The ever changing vista inside the tank finished the job the drive started. The remaining tension rolled off her shoulders. The aquarium was a huge investment in both time and money, but the relaxation benefits were more than worth it. A good thing, since it was the only entertainment allowed in this portion of the spa.
Not that she could keep her clients from bringing in their cell phones and tablets. As long as they kept the volume turned off, that was their choice. But there was no Wi-Fi offered here, no TVs blaring from every corner of the room. Here, the background noise was the peaceful bubbling of the aquarium filters, along with the recorded sound of rain falling in a forest, accented by the occasional sound of a bird or insect. She’d lived without a TV for the first thirty years of her life. Her clients would survive a two-hour stretch.
She jogged up the stairs to the second level. Here the pampering stopped and the hard work began. Her workout clients would expect her to push them a bit, and that exercise session started with a climb up the steep staircase. When the lights came on, Mac allowed her gaze to sweep the newly outfitted room.
Mindful of disturbing the peaceful atmosphere she tried to maintain downstairs, she’d taken special precautions here to keep the exercise noise contained. The large room had extra insulation in the walls, new carpet over heavy duty pad on the floor. Brightly colored exercise mats covered most of the open space, filling the room with the smell of new vinyl. Mac gave the weight stations and equipment lining the walls a quick inspection and nodded her satisfaction. Everything was ready.
This morning’s group would be the first. She’d opened the downstairs portion of the business eleven months ago, starting with manis and pedis and a plan to expand into massage and fitness as her clientele grew. Mac had anticipated a year before adding massages and facials to the mix, maybe two before adding the fitness option. All of her expansion was dependent on the reception of her clients. To say that the spa had been well received by the women in Garfield would be a gross understatement.
Soeurs blossomed like a garden in a spring rain, allowing her to open the fitness portion months ahead of her projected schedule. If she’d believed in a benevolent God, she would have thanked Him. Instead her thanks went to Kevin’s elder sister, the catalyst of her escape.
“Get out while you can.”
Elaine’s words echoed, the best advice Mac had ever received. The older woman, also widowed, had come to say goodbye to her brother and stayed long enough to share her experiences in the outside world, encouraging Mac to break free of The Body while she had the chance.

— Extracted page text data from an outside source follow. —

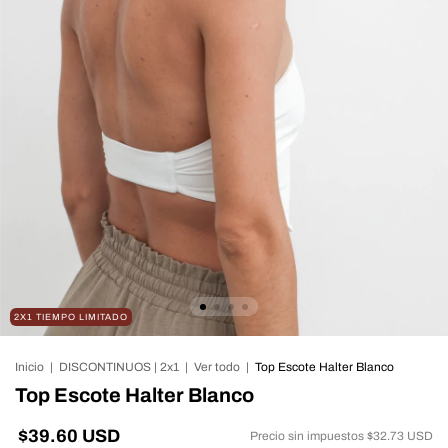
2X1 TIEMPO LIMITADO
Inicio
|
DISCONTINUOS | 2x1
|
Ver todo
|
Top Escote Halter Blanco
Top Escote Halter Blanco
$39.60 USD
Precio sin impuestos
$32.73 USD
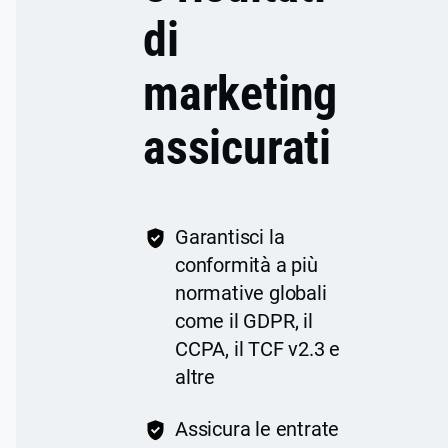
di
marketing
assicurati
Garantisci la
conformità a più
normative globali
come il GDPR, il
CCPA, il TCF v2.3 e
altre
Assicura le entrate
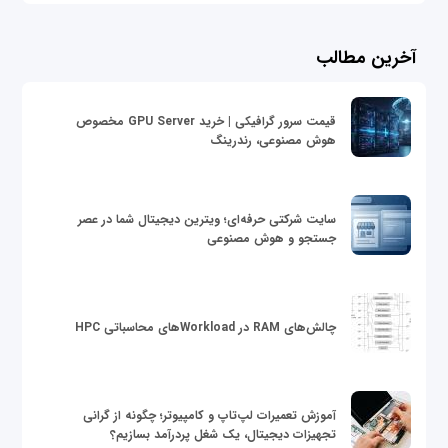
آخرین مطالب
قیمت سرور گرافیکی | خرید GPU Server مخصوص
هوش مصنوعی، رندرینگ
سایت شرکتی حرفه‌ای؛ ویترین دیجیتال شما در عصر
جستجو و هوش مصنوعی
چالش‌های RAM در Workloadهای محاسباتی HPC
آموزش تعمیرات لپ‌تاپ و کامپیوتر؛ چگونه از گرانی
تجهیزات دیجیتال، یک شغل پردرآمد بسازیم؟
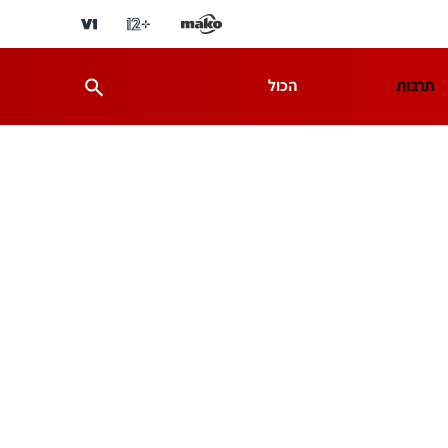
תרבות
הכול
ת
מדע וסביבה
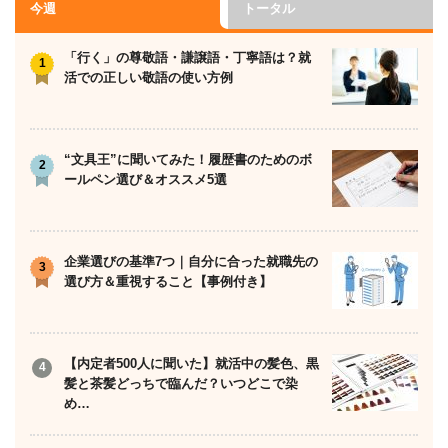
今週
トータル
「行く」の尊敬語・謙譲語・丁寧語は？就
活での正しい敬語の使い方例
“文具王”に聞いてみた！履歴書のためのボ
ールペン選び＆オススメ5選
企業選びの基準7つ｜自分に合った就職先の
選び方＆重視すること【事例付き】
【内定者500人に聞いた】就活中の髪色、黒
髪と茶髪どっちで臨んだ？いつどこで染
め…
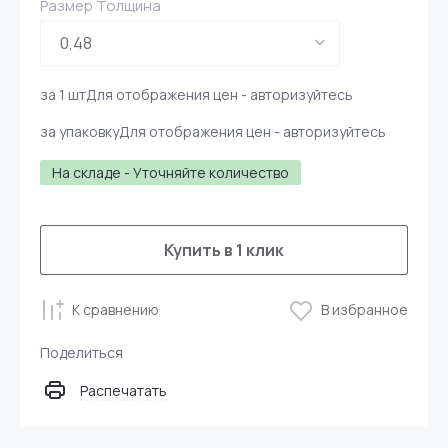
Размер Толщина
за 1 шт
Для отображения цен - авторизуйтесь
за упаковку
Для отображения цен - авторизуйтесь
На складе - Уточняйте количество
Купить в 1 клик
К сравнению
В избранное
Поделиться
Распечатать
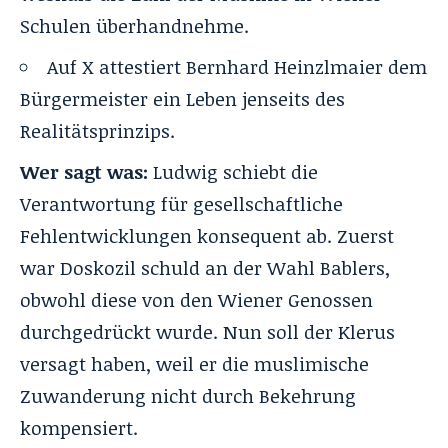
Schulen überhandnehme.
Auf X attestiert Bernhard Heinzlmaier dem
Bürgermeister ein Leben jenseits des
Realitätsprinzips.
Wer sagt was:
Ludwig schiebt die
Verantwortung für gesellschaftliche
Fehlentwicklungen konsequent ab. Zuerst
war Doskozil schuld an der Wahl Bablers,
obwohl diese von den Wiener Genossen
durchgedrückt wurde. Nun soll der Klerus
versagt haben, weil er die muslimische
Zuwanderung nicht durch Bekehrung
kompensiert.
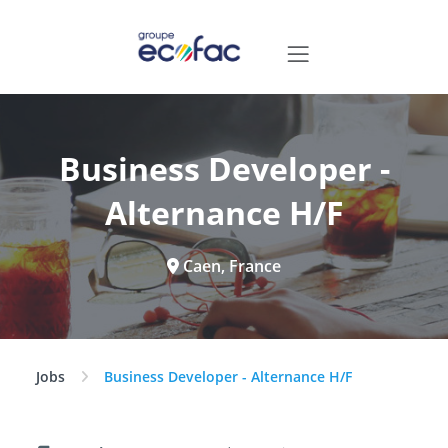
Business Developer -
Alternance H/F
Caen, France
Jobs
Business Developer - Alternance H/F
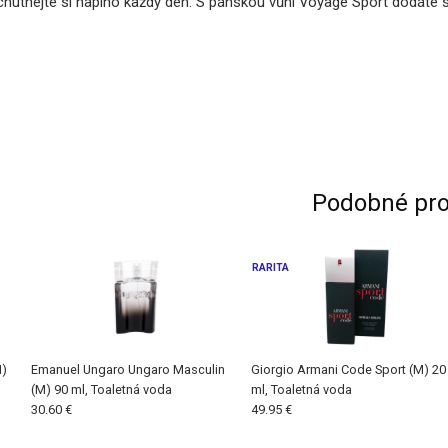
chutnejte si naplno každý den. S pánskou vůní Voyage Sport dodáte 
Podobné pro
RARITA
M)
Emanuel Ungaro Ungaro Masculin
Giorgio Armani Code Sport (M) 20
(M) 90 ml, Toaletná voda
ml, Toaletná voda
30.60 €
49.95 €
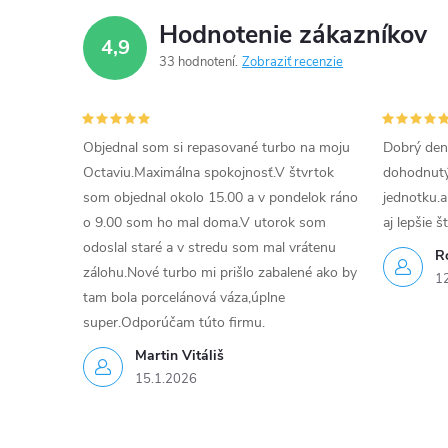
Hodnotenie zákazníkov
4,9
33 hodnotení
Zobraziť recenzie
Objednal som si repasované turbo na moju
Dobrý den
Octaviu.Maximálna spokojnosť.V štvrtok
dohodnutý 
som objednal okolo 15.00 a v pondelok ráno
jednotku.a
o 9.00 som ho mal doma.V utorok som
aj lepšie š
odoslal staré a v stredu som mal vrátenu
R
zálohu.Nové turbo mi prišlo zabalené ako by
1
tam bola porcelánová váza,úplne
super.Odporúčam túto firmu.
Martin Vitáliš
15.1.2026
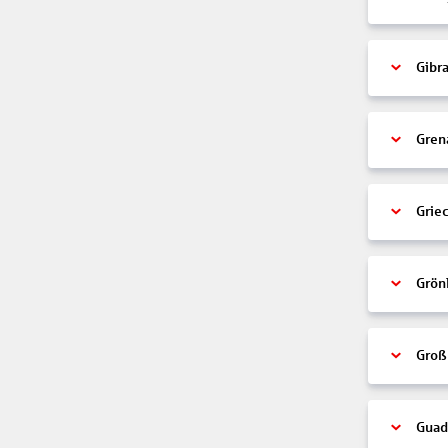
Gibra
Gren
Grie
Grön
Groß
Guad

“Escape while you can, Mackenzie. There’s freedom out there. Freedom to choose your own path. Freedom to live, to breathe, to believe whatever you want. I know it’s scary, but it’s a choice I’ve never regretted.”

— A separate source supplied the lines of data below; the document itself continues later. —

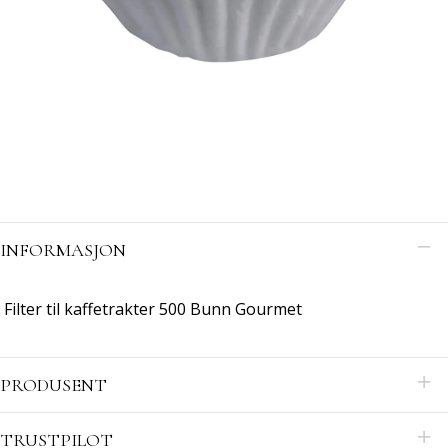
INFORMASJON
Filter til kaffetrakter 500 Bunn Gourmet
PRODUSENT
TRUSTPILOT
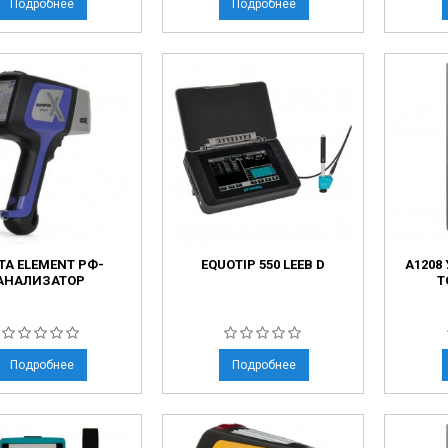
Подробнее
Подробнее
TA ELEMENT РФ-
EQUOTIP 550 LEEB D
А1208
АНАЛИЗАТОР
Т
Подробнее
Подробнее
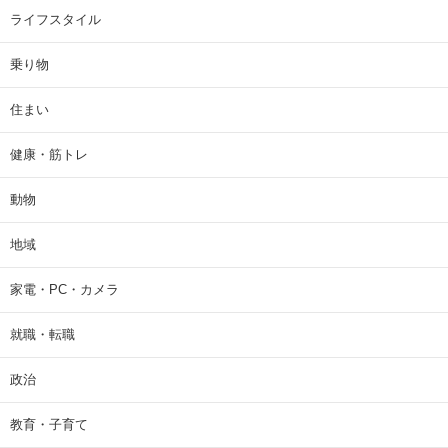
ライフスタイル
乗り物
住まい
健康・筋トレ
動物
地域
家電・PC・カメラ
就職・転職
政治
教育・子育て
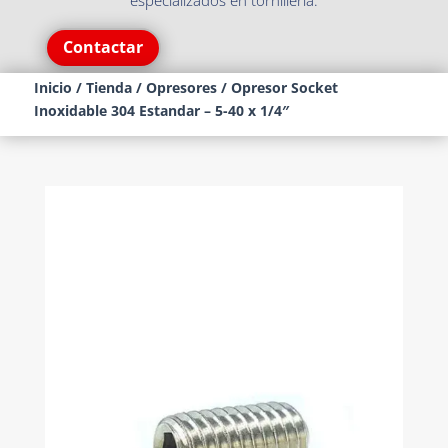
especializados en tornillería.
Contactar
Inicio
/
Tienda
/
Opresores
/ Opresor Socket
Inoxidable 304 Estandar – 5-40 x 1/4″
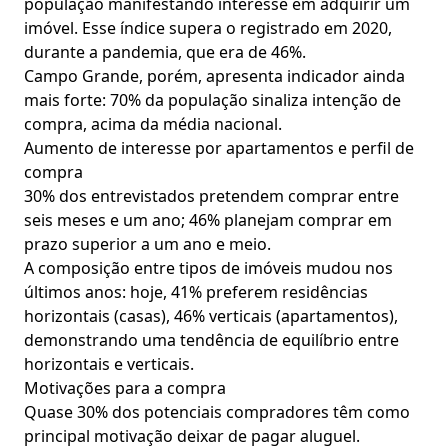
população manifestando interesse em adquirir um
imóvel. Esse índice supera o registrado em 2020,
durante a pandemia, que era de 46%.
Campo Grande, porém, apresenta indicador ainda
mais forte: 70% da população sinaliza intenção de
compra, acima da média nacional.
Aumento de interesse por apartamentos e perfil de
compra
30% dos entrevistados pretendem comprar entre
seis meses e um ano; 46% planejam comprar em
prazo superior a um ano e meio.
A composição entre tipos de imóveis mudou nos
últimos anos: hoje, 41% preferem residências
horizontais (casas), 46% verticais (apartamentos),
demonstrando uma tendência de equilíbrio entre
horizontais e verticais.
Motivações para a compra
Quase 30% dos potenciais compradores têm como
principal motivação deixar de pagar aluguel.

So she’d swallowed her fear and turned her back on the harsh teachings of her youth and the dire consequences they predicted for a woman operating in a man’s world. Yes, her mother had objected, refusing to see anything but selfishness in Mac’s motives. And Mom was partially right. Mac had made the choice for herself, and she was proud of what she’d accomplished. But her dreams were secondary. She’d been so certain that Riley would benefit as well. She closed her eyes. What am I doing wrong?